Tah’s company was one of the 2016 winners of the Tony Elumelu Foundation Entrepreneurship Program in Abuja, Nigeria, named after an economist and banker. Tah acquired startup money and mentorship from the foundation that helped him equip an office, advertise and market.
For the 2017 round of the program, Tah acknowledges, technology startups from the English-speaking part of Cameroon were at a disadvantage, because during the internet shutdown they had to travel from Buea to Douala just to apply.
And Cameroon’s tech startups have had another recurrent problem. “Even before the internet shutdown, internet in Cameroon has not been stable,” says Tah. “The speed is not as good, it goes off a lot, and, being tech startups, those are the kind of things we really depend on.”

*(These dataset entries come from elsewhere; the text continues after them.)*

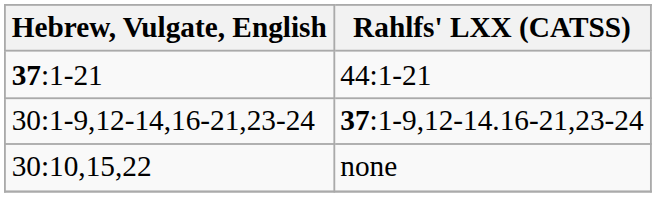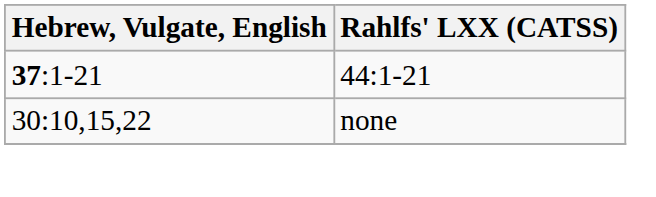- row: 30:1-9,12-14,16-21,23-24 | 37:1-9,12-14.16-21,23-24
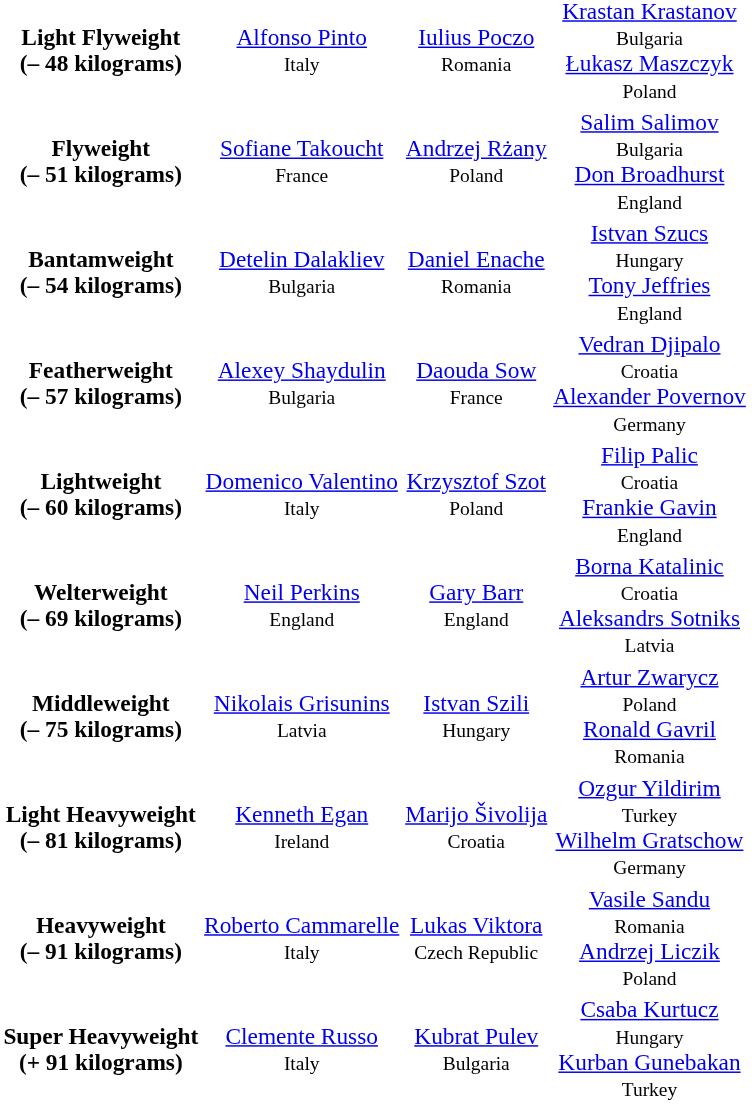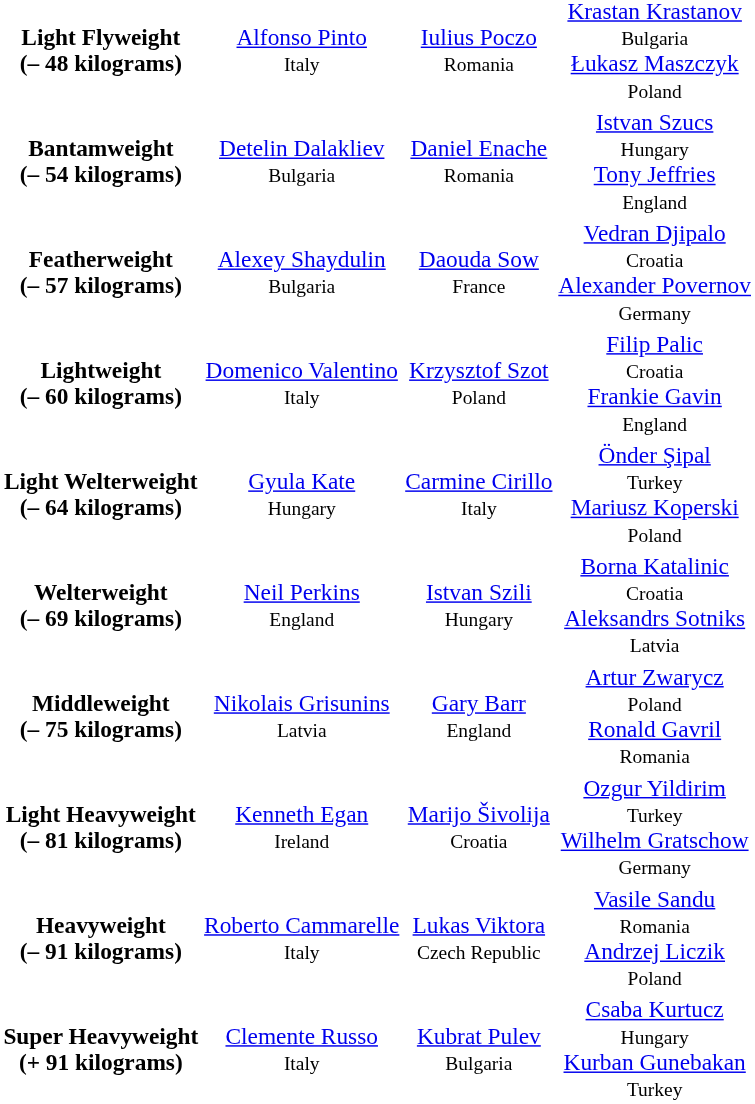- row: Flyweight (– 51 kilograms) | Sofiane Takoucht France | Andrzej Rżany Poland | Salim Salimov Bulgaria Don Broadhurst England
+ row: Light Welterweight (– 64 kilograms) | Gyula Kate Hungary | Carmine Cirillo Italy | Önder Şipal Turkey Mariusz Koperski Poland
Welterweight (– 69 kilograms) | column 3: Gary Barr England -> Istvan Szili Hungary
Middleweight (– 75 kilograms) | column 3: Istvan Szili Hungary -> Gary Barr England
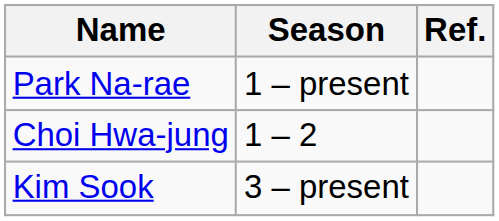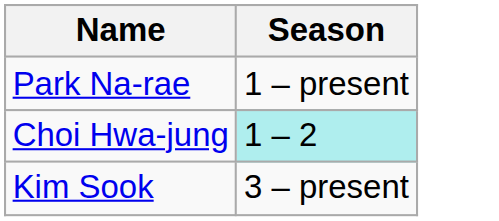- column: Ref.
Choi Hwa-jung | Season: no background -> paleturquoise background
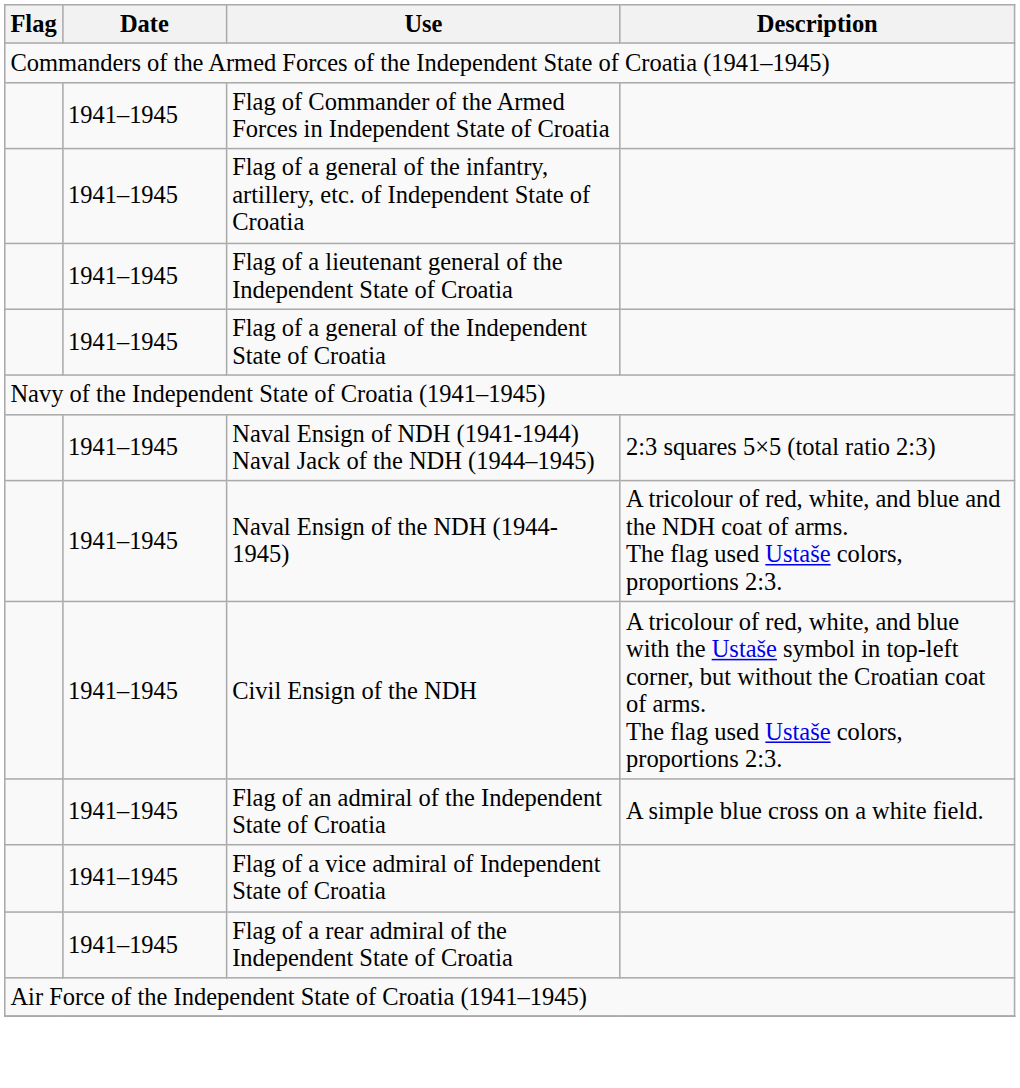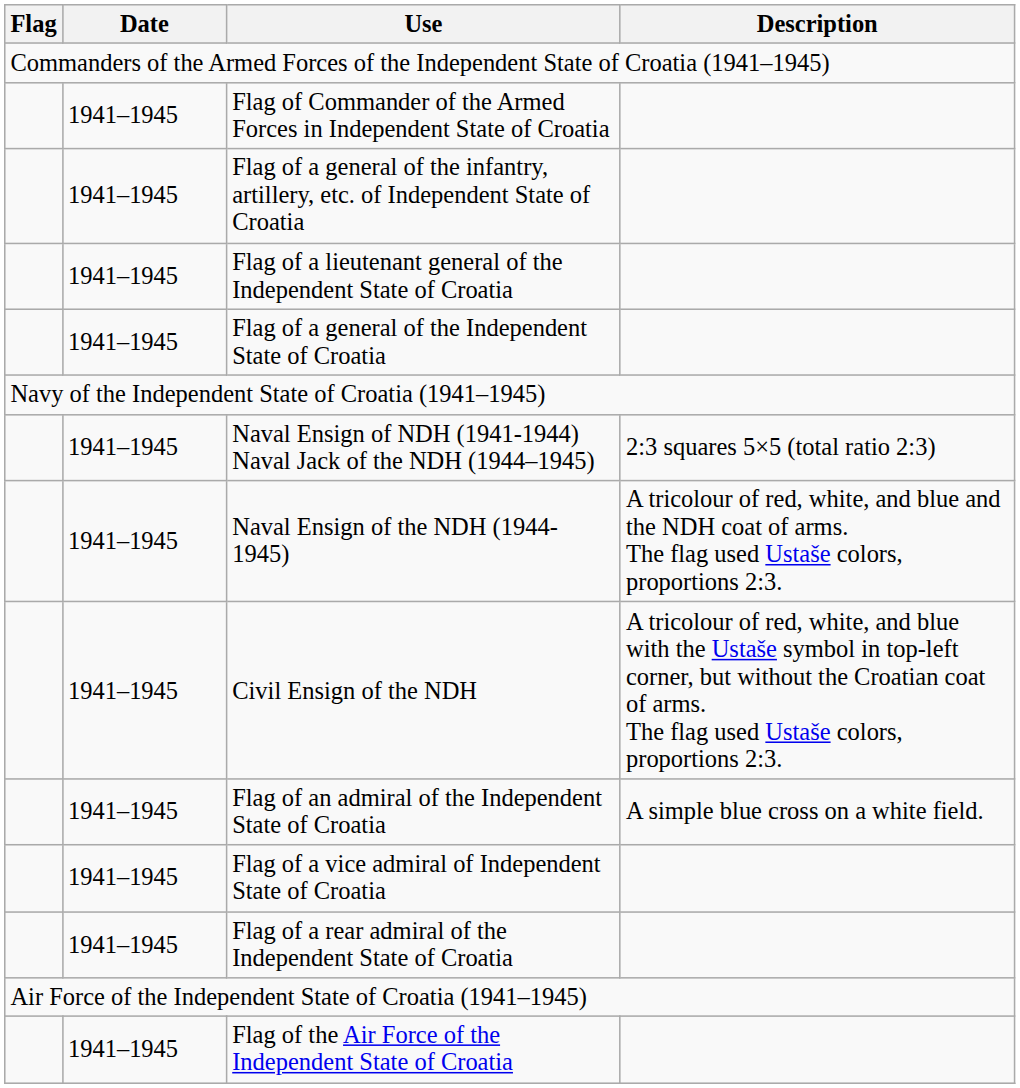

He’s doubtful that many technology startups would consider government help. “There is a general sense of distrust right now towards the government,” he says.
Falata says he used the shutdown period, which lasted from Jan. 17 to April 20, to focus on seeking investment, and he won a place in an accelerator program in Nigeria called Ventures Platform, which provides a 16-week mentorship and seed money for “innovative companies solving real problems across the African continent” that are “hungry goal getters with a deep desire to win.”
Falata regrets that most investors are not ready to risk funding a young, unestablished startup. “They want you to have already solved all the problems, figured everything out, but it’s very difficult to do that when you don’t have the revenue for that,” he says.
Falata equally says he won’t depend on government assistance to build his company.
“I am not really looking for anything from the government, because you count on the government, and everything takes too long,” he says.
Falata is not sure about his business prospects in Cameroon.
“I am thinking we’ll just get up and move out to a much bigger and welcoming market,” he says. “I think there are more opportunities in the rest of the continent.”